To improve performance during Hybrid Routing, expert queries can be executed in parallel. This significantly reduces latency when consulting multiple experts, as you don't have to wait for one to finish before starting the next.

Usage

Initialize the Flow with parallel_execution=True.

flow = Flow(router=router, llm=llm, parallel_execution=True)

Mechanism

This feature uses Python's concurrent.futures.ThreadPoolExecutor to run expert queries concurrently.

  • Sequential (Default): Expert A runs -> Expert A finishes -> Expert B runs -> Expert B finishes -> Synthesis.
  • Parallel: Expert A and Expert B run at the same time -> Both finish -> Synthesis.

Performance Impact

The effectiveness of parallel execution depends heavily on your LLM provider:

☁️ Cloud APIs (Gemini, OpenAI, Anthropic)

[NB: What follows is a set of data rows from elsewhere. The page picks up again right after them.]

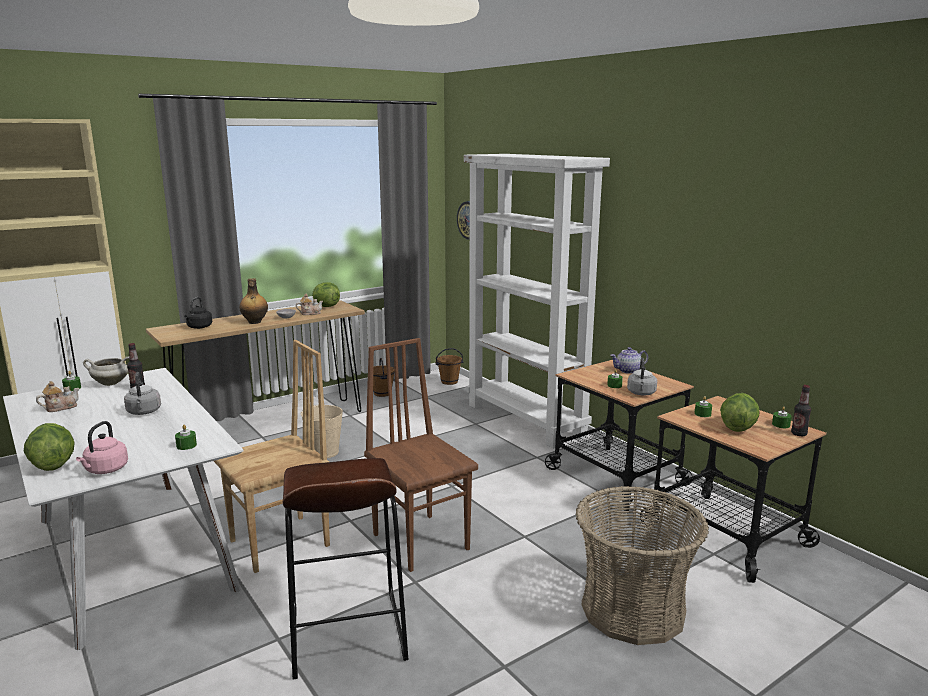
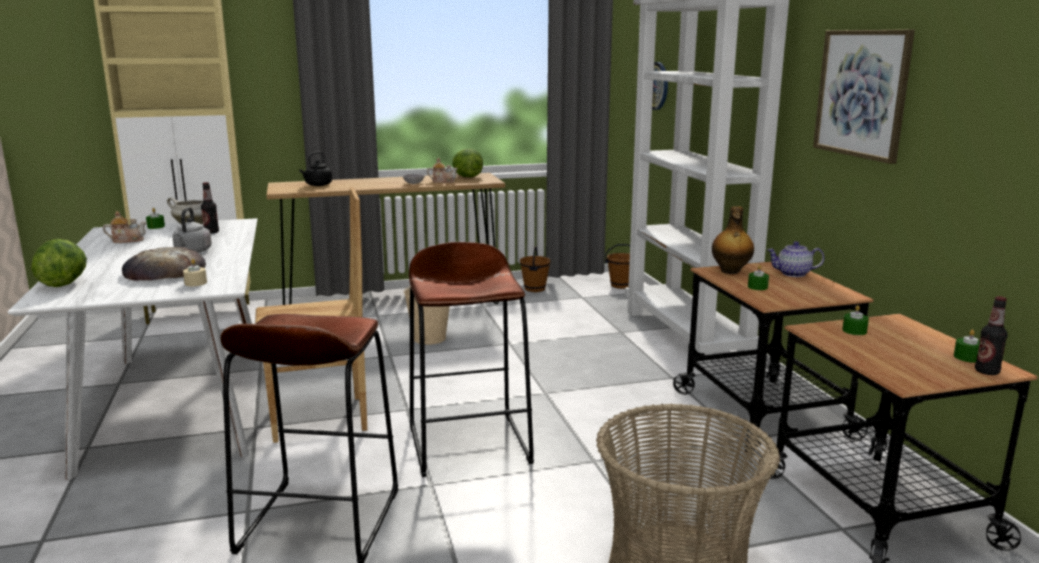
camera: 20 degrees right, 0 degrees up
(105, 470) = (101, 293): pink kettle -> none
(141, 437) = (164, 271): none -> bread
(186, 445) = (195, 283): green candle -> beige candle
(254, 322) = (377, 185): bottle -> bottle (730, 271)
(421, 541) = (469, 443): brown chair -> brown stool
(641, 393) = (786, 299): grey kettle -> none
(670, 240) = (862, 93): none -> picture
(737, 428) = (892, 352): lettuce -> none

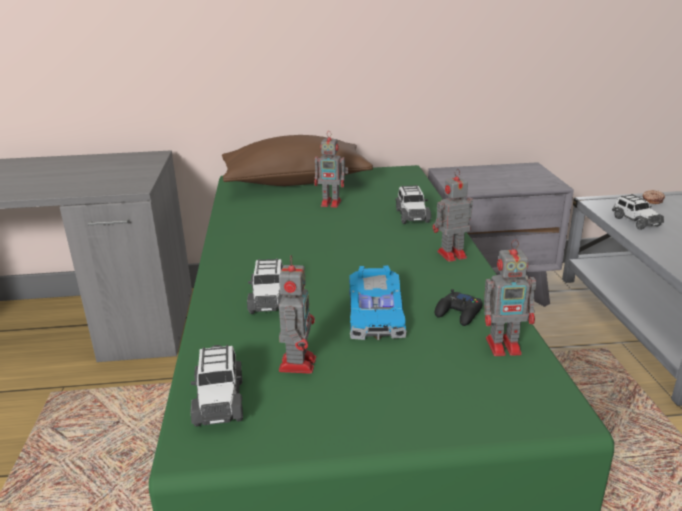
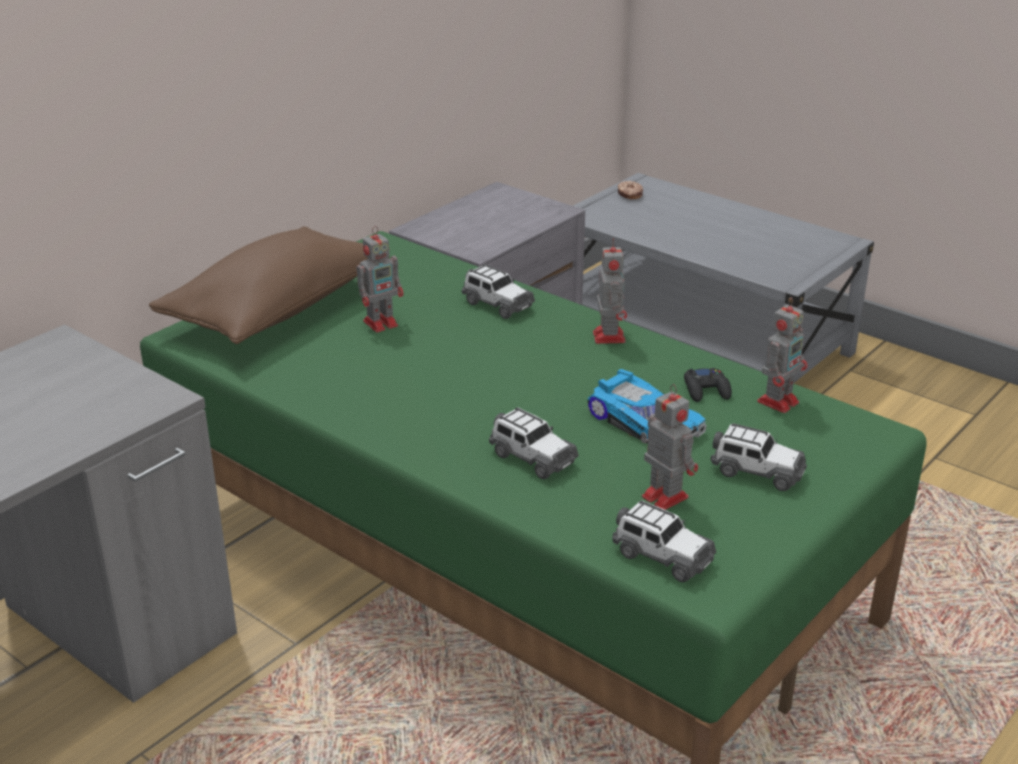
camera: 45 degrees left, 5 degrees up
(450, 255) = (608, 336): toy robot -> toy robot turned 150 degrees clockwise
(635, 221) = (647, 228): toy car -> toy car (757, 472)

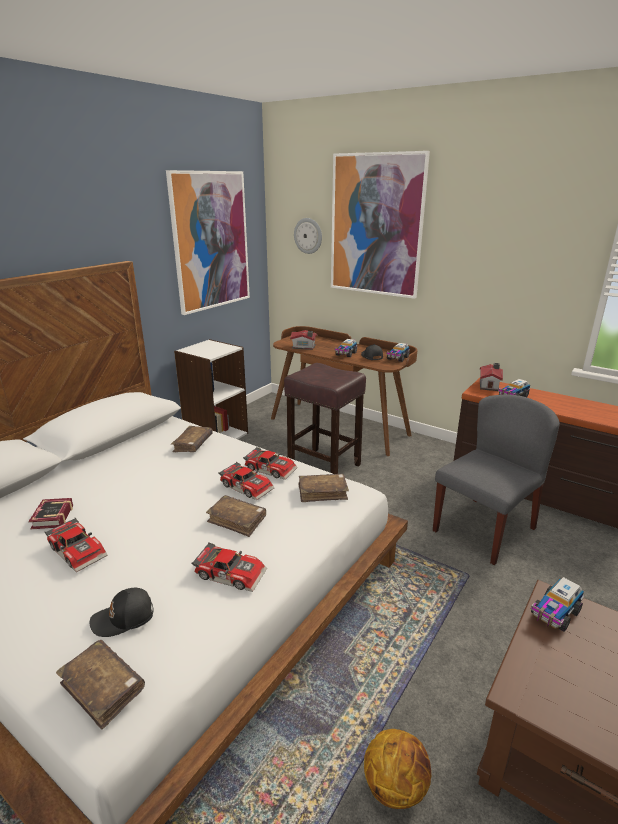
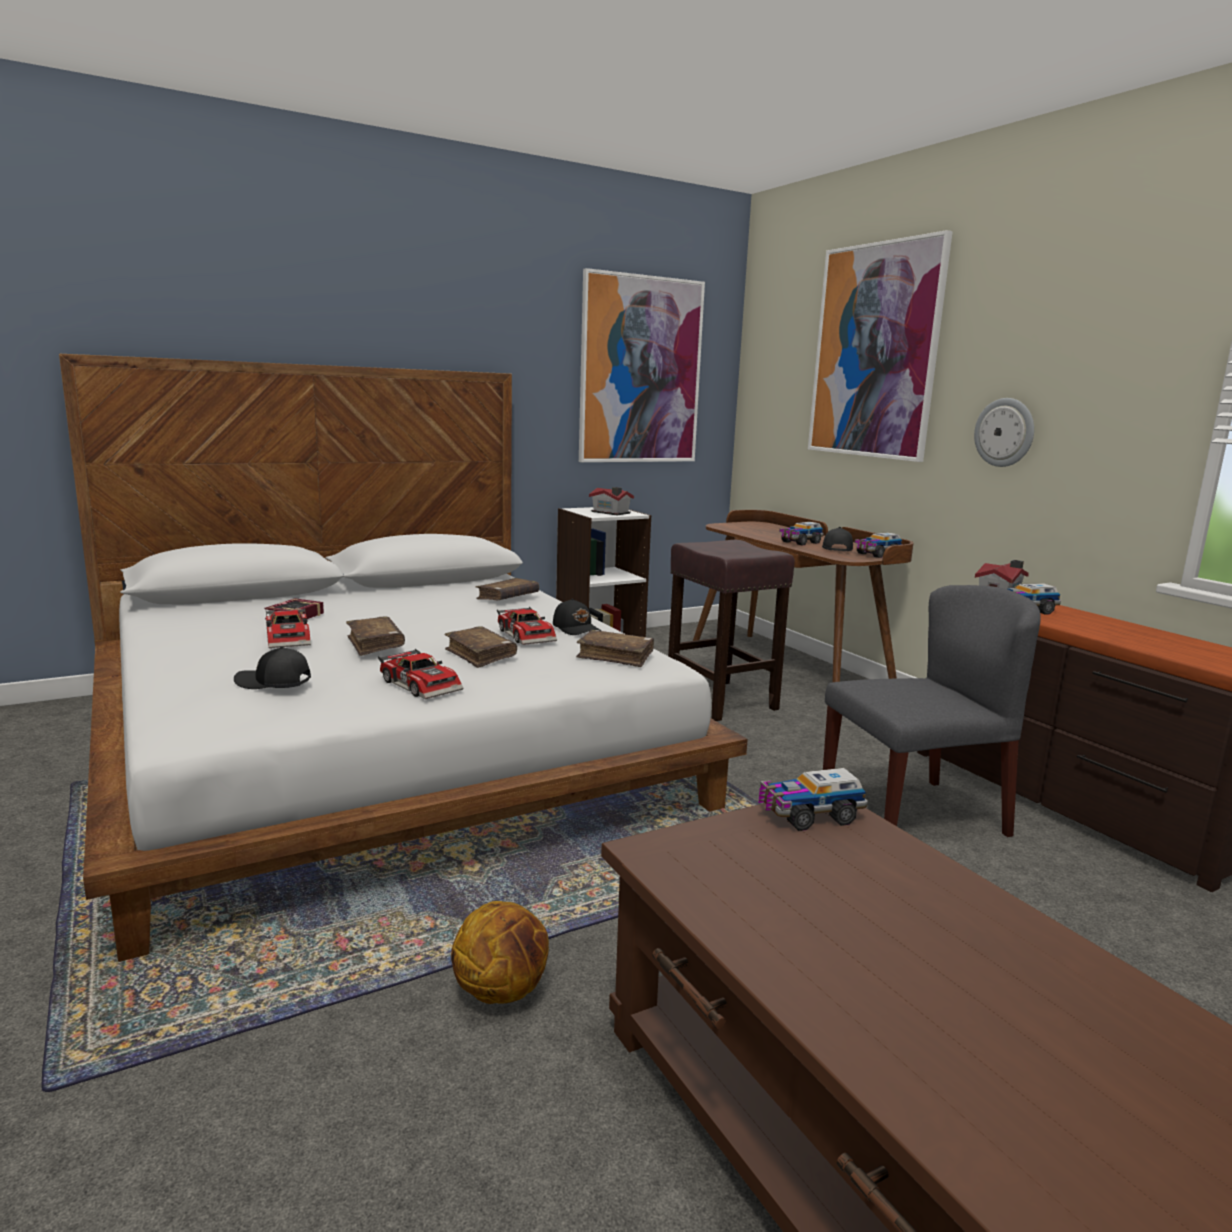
camera: 25 degrees right, 10 degrees down
(103, 688) = (201, 713): brown book -> brown book (375, 644)
(271, 468) = (576, 628): toy car -> black cap
(304, 347) = (747, 531): toy house -> toy house (611, 512)
(308, 236) = (788, 374): wall clock -> wall clock (1005, 432)

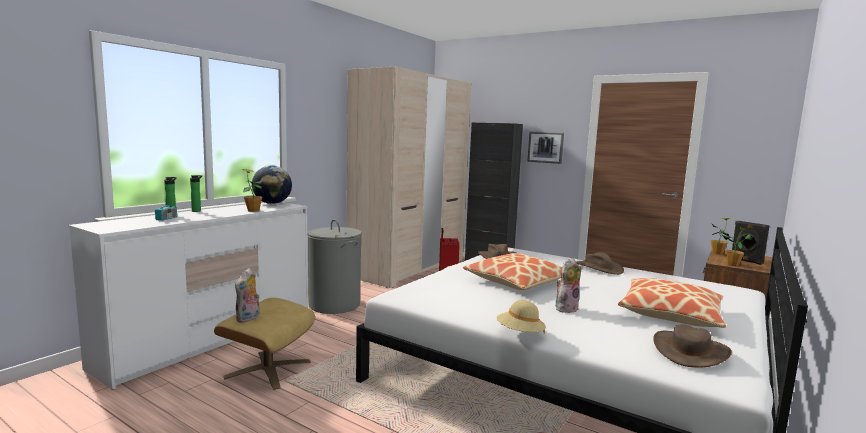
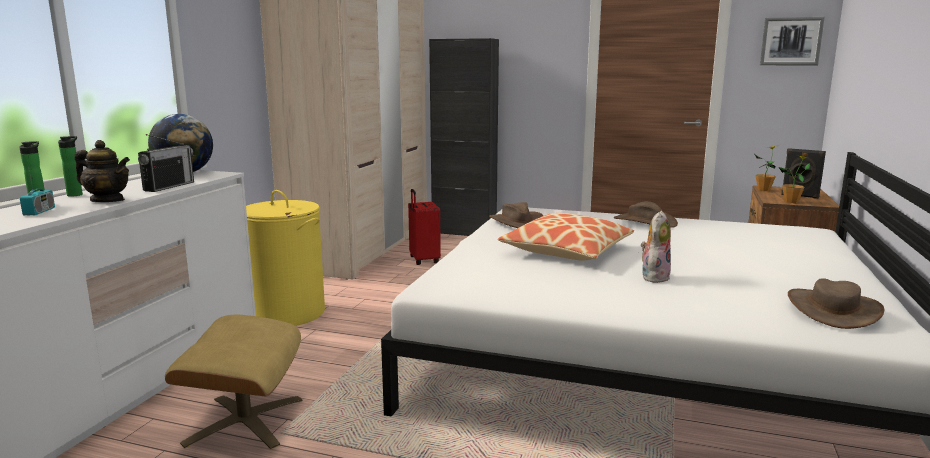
camera: 15 degrees left, 5 degrees up
(209, 216) = (107, 200): none -> teapot
(248, 319) = (216, 352): plush toy -> none
(253, 210) = (169, 186): potted plant -> radio
(335, 305) = (287, 313): grey laundry basket -> yellow laundry basket
(520, 334) = (631, 317): beige hat -> none
(545, 147) = (531, 69): picture -> picture (791, 41)
(670, 314) = (770, 268): pillow -> none

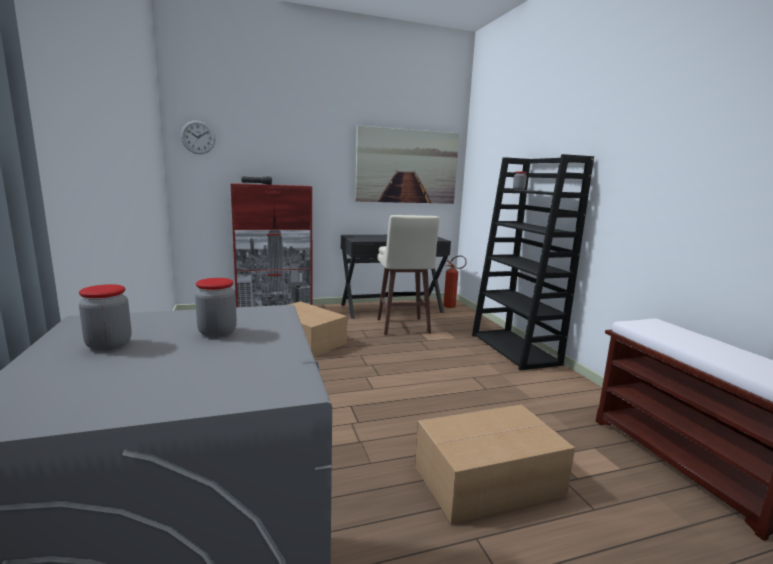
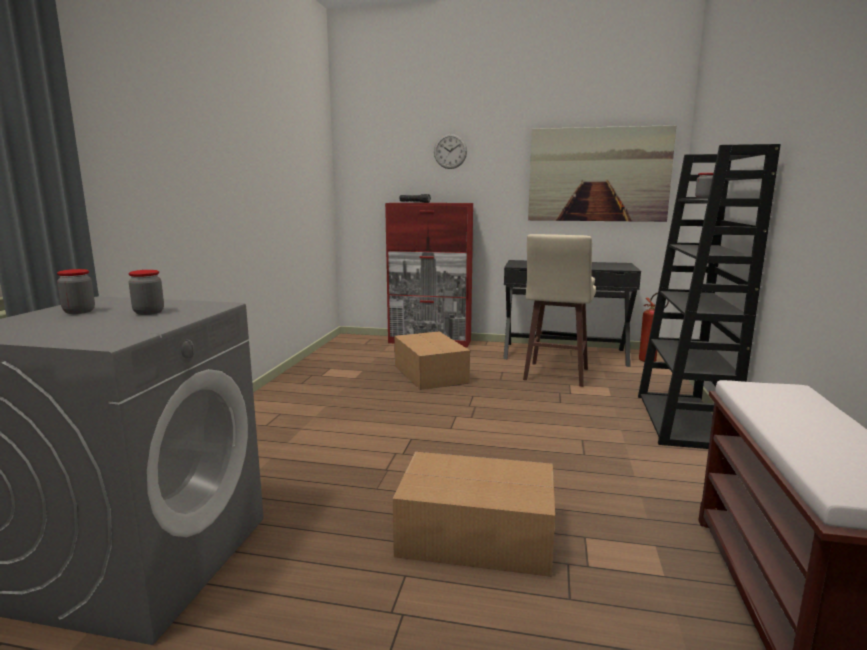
camera: 30 degrees right, 0 degrees up
(198, 137) = (363, 157): wall clock -> wall clock (450, 151)

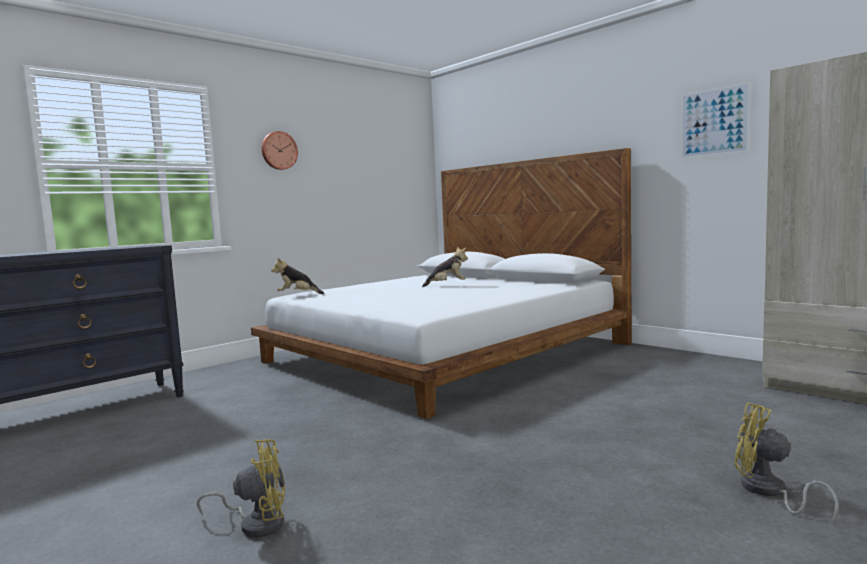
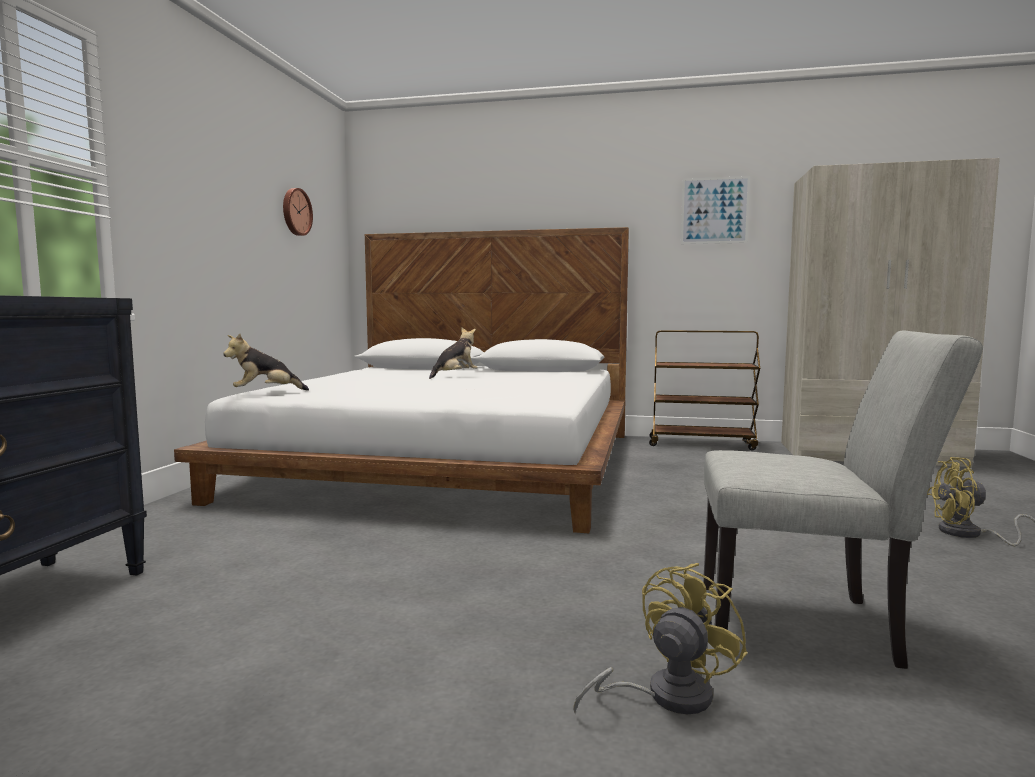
camera: 35 degrees left, 0 degrees up
(278, 150) = (190, 168): wall clock -> wall clock (295, 212)
(428, 516) = (811, 625): none -> grey chair
(693, 358) = (702, 444): none -> brown cart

High Impact. Since these services handle concurrency on their end, sending multiple requests at once results in a near-linear speedup. * Example: 2 experts taking 3s each. * Sequential: ~6s * Parallel: ~3.5s

💻 Local LLMs (Ollama, LocalAI)

Variable Impact. * Single GPU/Model: If you are running a single instance of Ollama, it often queues requests sequentially or splits compute resources, meaning parallel requests may not complete faster than sequential ones. * Configuration: You can try increasing OLLAMA_NUM_PARALLEL in your Ollama server settings, but inference is still bound by your hardware's total compute capacity.

Recommendation

Use parallel_execution=True primarily when using Cloud APIs or if you have a robust local setup capable of true concurrent inference.